Mount Holyoke continues to celebrate the legacy of not only Hortense Parker, but all Mount Holyoke College students of color annually during the Hortense Parker Celebration which is sponsored by the SGA Students of Color Committee.
Hortense Parker's father was an active abolitionist and former slave who bought his freedom in 1845, and the family valued education. Two of the six Parker children attended prep school, and all three daughters studied music. Hortense began her college-level studies at a college in Ohio, but was unhappy and transferred to Mount Holyoke (then known as Mount Holyoke Seminary).
Hortense was known as “a quiet, ladylike girl, noted especially for her musical ability,” and she was frequently asked to play the piano for students and faculty. She had hoped to continue her musical studies in Europe after Mount Holyoke graduation, but her patron died during her senior year.
She married shortly after graduation and taught music at schools in Missouri, New York, and Indiana before her death in 1938.
The inaugural Hortense Parker Celebration was organized in 2009 by two graduating seniors, Ahyoung An ’09 and Camila Curtis-Contreras ’09, to celebrate and raise awareness of the history, struggles and achievements of women of color at Mount Holyoke.
Dr. Janus Adams
Keynote Speakers: Dr. Janus Adams and Tayllor Johnson '15
Dr. Janus Adams is an Emmy Award-winning journalist, historian, and bestselling author of eleven books, Dr.
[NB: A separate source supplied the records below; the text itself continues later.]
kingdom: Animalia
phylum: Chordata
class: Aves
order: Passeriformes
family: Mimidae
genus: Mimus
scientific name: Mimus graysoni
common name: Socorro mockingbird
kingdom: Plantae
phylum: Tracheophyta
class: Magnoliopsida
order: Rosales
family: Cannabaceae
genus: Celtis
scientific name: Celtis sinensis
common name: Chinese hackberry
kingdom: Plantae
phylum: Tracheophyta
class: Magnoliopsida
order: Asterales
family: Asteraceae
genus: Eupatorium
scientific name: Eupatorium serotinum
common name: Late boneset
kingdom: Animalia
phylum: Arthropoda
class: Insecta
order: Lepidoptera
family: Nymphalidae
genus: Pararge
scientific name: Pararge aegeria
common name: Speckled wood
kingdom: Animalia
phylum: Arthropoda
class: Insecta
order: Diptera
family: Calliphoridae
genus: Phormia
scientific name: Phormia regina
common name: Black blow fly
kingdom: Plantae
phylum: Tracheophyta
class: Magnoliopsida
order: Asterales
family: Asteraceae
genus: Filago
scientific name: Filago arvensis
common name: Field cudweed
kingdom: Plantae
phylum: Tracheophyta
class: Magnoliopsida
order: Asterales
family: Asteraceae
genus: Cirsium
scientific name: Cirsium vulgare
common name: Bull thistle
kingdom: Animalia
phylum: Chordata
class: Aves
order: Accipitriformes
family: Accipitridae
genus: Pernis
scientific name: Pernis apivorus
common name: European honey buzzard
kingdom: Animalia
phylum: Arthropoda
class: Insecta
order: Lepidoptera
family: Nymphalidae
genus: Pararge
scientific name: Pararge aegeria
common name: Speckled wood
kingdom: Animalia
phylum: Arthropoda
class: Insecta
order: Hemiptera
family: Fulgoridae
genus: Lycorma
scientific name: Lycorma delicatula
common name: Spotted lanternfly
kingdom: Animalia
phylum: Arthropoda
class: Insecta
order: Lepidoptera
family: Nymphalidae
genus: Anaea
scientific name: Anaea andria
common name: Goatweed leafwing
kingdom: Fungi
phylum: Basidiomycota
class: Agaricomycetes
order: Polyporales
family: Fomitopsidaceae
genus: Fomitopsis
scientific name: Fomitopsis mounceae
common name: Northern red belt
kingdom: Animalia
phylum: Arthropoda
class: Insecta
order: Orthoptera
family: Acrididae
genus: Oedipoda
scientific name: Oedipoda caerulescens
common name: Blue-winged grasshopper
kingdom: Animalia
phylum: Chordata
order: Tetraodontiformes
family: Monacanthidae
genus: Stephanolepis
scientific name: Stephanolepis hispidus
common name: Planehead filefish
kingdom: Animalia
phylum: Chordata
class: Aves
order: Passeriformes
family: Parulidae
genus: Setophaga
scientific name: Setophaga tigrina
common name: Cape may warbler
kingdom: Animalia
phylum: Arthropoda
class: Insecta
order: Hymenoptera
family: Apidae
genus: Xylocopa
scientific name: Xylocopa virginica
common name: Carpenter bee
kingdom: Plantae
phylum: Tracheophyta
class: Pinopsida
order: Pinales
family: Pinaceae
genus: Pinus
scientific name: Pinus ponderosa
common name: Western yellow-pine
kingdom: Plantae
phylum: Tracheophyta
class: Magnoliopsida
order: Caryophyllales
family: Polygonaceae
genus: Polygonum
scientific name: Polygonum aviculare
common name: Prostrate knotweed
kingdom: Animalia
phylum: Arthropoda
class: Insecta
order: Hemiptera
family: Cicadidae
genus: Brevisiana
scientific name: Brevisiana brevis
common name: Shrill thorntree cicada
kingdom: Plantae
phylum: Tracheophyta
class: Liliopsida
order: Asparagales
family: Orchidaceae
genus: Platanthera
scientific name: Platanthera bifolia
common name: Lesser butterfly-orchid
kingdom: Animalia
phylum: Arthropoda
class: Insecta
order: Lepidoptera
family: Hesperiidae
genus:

Janus Adams is host of JANUS ADAMS, the new public radio show and podcast. As NPR’s first National Arts Correspondent, she opened the New York News Bureau; covering stories from the funeral of legendary performer and human rights activist, Paul Robeson, and the landmark Andrew Wyeth exhibit at the Met; to Buckminster Fuller’s “geodesic dome,” and Native Canadian-American Inuit art.